PatchSiren cyber security CVE debrief
CVE-2026-32856 Ellucian CVE debrief
CVE-2026-32856 is a reflected cross-site scripting (XSS) vulnerability in Ellucian Banner Self-Service before the April T2 release (2025-04-23). The vulnerability allows unauthenticated attackers to execute arbitrary JavaScript in a victim's browser by injecting unsanitized input through the toDateFormat request parameter in the dateConverter endpoint.
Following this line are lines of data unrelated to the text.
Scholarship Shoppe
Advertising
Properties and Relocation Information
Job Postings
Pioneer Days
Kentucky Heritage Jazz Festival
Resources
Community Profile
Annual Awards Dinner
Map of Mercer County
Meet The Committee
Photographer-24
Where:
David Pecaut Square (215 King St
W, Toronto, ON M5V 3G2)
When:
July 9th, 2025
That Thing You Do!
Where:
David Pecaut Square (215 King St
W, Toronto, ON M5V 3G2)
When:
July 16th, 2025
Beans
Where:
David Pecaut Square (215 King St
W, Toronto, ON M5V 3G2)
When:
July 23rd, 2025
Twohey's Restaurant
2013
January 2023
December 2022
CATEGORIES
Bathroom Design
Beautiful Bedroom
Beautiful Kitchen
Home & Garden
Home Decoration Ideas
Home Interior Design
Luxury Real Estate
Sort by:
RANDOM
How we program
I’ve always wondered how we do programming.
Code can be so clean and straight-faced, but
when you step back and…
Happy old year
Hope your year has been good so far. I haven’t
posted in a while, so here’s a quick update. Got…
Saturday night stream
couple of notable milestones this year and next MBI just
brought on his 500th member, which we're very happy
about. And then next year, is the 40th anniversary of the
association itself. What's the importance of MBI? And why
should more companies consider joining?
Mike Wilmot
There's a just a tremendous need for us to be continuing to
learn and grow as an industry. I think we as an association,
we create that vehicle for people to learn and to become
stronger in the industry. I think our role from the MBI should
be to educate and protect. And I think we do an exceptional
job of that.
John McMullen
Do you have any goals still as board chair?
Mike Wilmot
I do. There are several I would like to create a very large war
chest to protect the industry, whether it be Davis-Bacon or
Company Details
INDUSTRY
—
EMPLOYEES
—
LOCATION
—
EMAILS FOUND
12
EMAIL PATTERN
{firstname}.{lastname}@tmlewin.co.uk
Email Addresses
Attackers can craft a malicious URL targeting the unauthenticated dateConverter endpoint to steal session cookies or perform other malicious actions in the context of the victim's browser session.
- Vendor
- Ellucian
- Product
- Banner Self-Service
- CVSS
- MEDIUM 5.1
- CISA KEV
- Not listed in stored evidence
- Original CVE published
- 2026-06-09
- Original CVE updated
- 2026-06-10
- Advisory published
- 2026-06-09
- Advisory updated
- 2026-06-10
Who should care
Administrators and users of Ellucian Banner Self-Service before the April T2 release (2025-04-23) should be aware of this vulnerability and take necessary actions to mitigate it.
Technical summary
The vulnerability has a CVSS score of 5.1 and a CVSS severity of MEDIUM. It was published on [cvePublishedAt] and modified on [cveModifiedAt]. The vulnerability is identified by CWE-79.
Defensive priority
MEDIUM
Recommended defensive actions
- Update Ellucian Banner Self-Service to the April T2 release (2025-04-23) or later.
- Implement input validation and sanitization for the toDateFormat request parameter in the dateConverter endpoint.
- Use a web application firewall (WAF) to detect and prevent XSS attacks.
Evidence notes
The vendor of this product is likely Ellucian, based on the information provided in the source item.
Official resources
CVE-2026-32856 was published on 2026-06-09T20:16:34.363Z and modified on 2026-06-10T19:41:25.327Z.